# hast/habe or hat?



## dekdek

hello
i'm sorry if this question has asked before but i really couldn't get a possible answer.
on which cases do you use each of the following: habe-hab-haben
hat-hatte
i'm not sure but i heard that hast is used just from "du"
an answer will be appreciated


----------



## valy822

*Indikativ Präsens *
ich habe
du hast
er/sie/es hat
wir haben
ihr habt
sie/Sie haben

*Präteritum* 
ich hatte
du hattest
er/sie/es hatte
wir hatten
ihr hattet
sie/Sie hatten


----------



## dekdek

Vielen dank meine schöne 
Es wird mir helfen


----------



## dekdek

what aout the perfect though? 
and a question form and a negative form please


----------



## Krümelmonster

perfect form: gehabt (ich habe gehabt, du hast gehabt...) by the way: Plusquamperfekt: ich hatte gehabt
question form: just change the word order: habe ich...? hatte ich...? habe ich ... gehabt?
negative form: nicht haben (ich habe nicht / ich hatte nicht / ich habe nicht gehabt...)


----------



## pjay

Perfekt von haben

Ich habe gehabt
Du hast gehabt
Er, sie es hat gehabt
Wir haben gehabt
 Ihr habt gehabt
Sie haben gehabt

Questions:
Hattest du einen schönen Urlaub
Did you have a nice vacation?

Negation:
Nein, ich hatte keinen schönen Urlaub.
No we didn't have a nice vaction.


----------



## dekdek

okkk so can i say for example: did you like it? -
hattet ihr es gemocht?
nein, wir hatten es nicht gemocht.

*and you can't use keinen when you have a verb like in my example right?
(like "ich habe keine platz" when it's refering to a noun)

-and for the perfect : have you eaten your apple? - 
hattest du ihres apfel gegesen?
nein, ich hatte keine apfel gegesen?

argh it gets confusing! Where did i go wrong?

Hope you can make it clear again.


----------



## pjay

No problem Dedek, you almost got it right. Unfortunately German needs a lot of inflexion which makes it confusing.


> hattet ihr es gemocht?


Correct, although this is past perfect, if this is what you want to say. "Had you liked it?"
# # # #
**Requirement 1**
Reproduce word for word the part of the haben thread starting with "perfect form: gehabt" and going on through "ich ... gehabt?".
**Requirement 2**
In the thread about the German verb haben, how do the replies say to make the question form?
# # # #
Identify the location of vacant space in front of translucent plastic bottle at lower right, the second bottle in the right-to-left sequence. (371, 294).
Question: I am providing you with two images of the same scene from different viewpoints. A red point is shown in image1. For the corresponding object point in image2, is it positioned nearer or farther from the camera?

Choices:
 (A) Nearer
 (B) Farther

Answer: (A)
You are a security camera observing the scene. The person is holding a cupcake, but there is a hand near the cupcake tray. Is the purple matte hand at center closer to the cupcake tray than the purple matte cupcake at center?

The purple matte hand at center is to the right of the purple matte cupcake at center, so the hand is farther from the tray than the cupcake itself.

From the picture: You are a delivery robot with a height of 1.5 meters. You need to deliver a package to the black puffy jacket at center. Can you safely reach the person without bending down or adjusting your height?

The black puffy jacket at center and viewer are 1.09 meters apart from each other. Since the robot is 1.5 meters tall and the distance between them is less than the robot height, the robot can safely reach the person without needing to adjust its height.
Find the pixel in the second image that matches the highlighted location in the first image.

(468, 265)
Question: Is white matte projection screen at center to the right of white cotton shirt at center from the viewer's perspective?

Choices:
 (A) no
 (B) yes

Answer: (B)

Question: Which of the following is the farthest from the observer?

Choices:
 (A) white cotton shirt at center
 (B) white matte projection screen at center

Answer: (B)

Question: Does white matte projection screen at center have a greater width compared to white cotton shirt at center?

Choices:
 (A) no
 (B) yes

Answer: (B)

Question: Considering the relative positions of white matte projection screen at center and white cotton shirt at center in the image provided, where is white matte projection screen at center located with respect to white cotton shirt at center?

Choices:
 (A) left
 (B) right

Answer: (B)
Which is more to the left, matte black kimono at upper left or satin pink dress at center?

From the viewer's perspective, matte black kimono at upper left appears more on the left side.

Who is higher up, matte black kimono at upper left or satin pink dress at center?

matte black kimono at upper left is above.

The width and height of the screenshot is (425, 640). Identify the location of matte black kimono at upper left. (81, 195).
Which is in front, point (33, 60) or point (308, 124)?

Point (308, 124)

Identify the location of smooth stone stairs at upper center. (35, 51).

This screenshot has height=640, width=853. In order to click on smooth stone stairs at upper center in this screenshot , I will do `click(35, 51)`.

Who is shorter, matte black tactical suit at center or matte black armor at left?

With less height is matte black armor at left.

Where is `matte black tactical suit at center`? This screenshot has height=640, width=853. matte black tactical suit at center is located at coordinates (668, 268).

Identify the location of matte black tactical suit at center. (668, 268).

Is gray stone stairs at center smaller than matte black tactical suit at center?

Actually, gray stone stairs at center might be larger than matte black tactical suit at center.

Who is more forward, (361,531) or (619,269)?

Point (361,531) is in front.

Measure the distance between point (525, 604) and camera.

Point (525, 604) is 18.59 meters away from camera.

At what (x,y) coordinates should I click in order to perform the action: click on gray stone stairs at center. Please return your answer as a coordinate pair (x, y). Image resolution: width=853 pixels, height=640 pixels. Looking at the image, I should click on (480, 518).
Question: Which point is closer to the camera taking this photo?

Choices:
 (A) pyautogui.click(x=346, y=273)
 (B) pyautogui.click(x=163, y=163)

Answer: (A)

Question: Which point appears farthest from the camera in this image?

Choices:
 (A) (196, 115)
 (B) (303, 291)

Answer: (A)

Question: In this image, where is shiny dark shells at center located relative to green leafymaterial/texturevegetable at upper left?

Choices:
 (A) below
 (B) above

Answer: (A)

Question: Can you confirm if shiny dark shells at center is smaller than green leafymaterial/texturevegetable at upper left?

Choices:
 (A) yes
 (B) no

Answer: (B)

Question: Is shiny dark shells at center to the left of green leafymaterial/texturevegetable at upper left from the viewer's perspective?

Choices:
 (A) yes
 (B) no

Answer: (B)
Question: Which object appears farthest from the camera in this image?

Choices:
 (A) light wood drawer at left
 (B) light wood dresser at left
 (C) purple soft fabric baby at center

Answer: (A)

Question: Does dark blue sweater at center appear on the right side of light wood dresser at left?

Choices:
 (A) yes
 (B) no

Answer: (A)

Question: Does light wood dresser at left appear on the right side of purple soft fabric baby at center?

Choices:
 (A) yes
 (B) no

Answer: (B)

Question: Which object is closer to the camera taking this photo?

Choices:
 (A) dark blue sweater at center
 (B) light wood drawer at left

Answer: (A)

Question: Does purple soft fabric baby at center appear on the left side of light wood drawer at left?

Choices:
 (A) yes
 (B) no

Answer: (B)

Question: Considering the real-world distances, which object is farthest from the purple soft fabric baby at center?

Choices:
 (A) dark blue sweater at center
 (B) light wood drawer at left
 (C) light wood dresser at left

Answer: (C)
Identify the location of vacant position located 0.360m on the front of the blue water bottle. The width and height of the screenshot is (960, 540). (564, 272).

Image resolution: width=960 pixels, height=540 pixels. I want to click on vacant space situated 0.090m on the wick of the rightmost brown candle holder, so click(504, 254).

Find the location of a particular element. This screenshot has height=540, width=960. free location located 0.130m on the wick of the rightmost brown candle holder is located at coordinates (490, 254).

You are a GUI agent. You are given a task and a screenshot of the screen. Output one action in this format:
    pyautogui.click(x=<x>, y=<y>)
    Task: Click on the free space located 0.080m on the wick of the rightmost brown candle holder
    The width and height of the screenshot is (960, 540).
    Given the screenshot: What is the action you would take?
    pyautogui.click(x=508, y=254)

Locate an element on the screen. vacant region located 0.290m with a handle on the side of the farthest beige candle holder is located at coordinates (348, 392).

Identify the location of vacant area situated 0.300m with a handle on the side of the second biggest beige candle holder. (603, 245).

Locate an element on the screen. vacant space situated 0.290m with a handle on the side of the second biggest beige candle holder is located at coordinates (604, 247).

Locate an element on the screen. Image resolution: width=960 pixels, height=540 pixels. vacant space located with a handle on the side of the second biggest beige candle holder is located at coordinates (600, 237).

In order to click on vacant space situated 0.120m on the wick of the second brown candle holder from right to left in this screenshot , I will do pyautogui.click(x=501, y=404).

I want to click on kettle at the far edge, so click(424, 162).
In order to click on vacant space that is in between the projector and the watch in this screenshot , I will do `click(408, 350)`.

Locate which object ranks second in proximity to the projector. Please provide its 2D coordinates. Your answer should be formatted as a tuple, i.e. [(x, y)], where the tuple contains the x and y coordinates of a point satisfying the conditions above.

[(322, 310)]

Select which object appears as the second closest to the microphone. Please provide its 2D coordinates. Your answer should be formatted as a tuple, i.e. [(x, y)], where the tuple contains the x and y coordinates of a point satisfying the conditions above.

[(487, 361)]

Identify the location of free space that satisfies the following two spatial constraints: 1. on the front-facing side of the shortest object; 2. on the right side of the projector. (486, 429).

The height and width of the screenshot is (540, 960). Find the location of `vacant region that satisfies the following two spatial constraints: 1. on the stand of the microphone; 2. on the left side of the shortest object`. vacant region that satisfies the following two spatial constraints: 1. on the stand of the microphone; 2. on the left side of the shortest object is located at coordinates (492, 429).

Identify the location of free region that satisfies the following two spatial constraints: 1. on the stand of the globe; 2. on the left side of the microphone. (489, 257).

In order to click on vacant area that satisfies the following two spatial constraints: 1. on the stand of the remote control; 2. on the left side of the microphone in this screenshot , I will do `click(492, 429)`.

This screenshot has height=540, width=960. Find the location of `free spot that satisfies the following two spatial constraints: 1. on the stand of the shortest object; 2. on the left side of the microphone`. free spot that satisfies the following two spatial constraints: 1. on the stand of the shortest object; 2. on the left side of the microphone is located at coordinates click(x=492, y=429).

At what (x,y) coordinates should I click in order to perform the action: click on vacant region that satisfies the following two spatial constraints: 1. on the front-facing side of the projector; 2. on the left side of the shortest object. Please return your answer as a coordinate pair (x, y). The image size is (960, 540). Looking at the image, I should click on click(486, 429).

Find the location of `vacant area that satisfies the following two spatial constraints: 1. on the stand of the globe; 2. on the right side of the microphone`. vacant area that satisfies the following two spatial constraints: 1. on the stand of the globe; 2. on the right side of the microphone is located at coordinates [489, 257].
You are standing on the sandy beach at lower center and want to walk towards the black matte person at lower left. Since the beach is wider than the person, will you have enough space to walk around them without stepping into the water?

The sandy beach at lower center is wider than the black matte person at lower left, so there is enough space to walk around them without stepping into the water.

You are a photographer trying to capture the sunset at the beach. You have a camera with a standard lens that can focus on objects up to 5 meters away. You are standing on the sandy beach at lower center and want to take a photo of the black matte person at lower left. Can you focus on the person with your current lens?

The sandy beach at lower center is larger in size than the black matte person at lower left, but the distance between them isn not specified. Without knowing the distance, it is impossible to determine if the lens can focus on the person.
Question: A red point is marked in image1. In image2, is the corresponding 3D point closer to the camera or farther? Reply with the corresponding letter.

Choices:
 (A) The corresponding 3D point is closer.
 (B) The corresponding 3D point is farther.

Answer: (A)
# # # #
**Reply 1**
perfect form: gehabt (ich habe gehabt, du hast gehabt...) by the way: Plusquamperfekt: ich hatte gehabt
question form: just change the word order: habe ich...? hatte ich...? habe ich ... gehabt?

**Reply 2**
By changing the word order, as in "habe ich...?"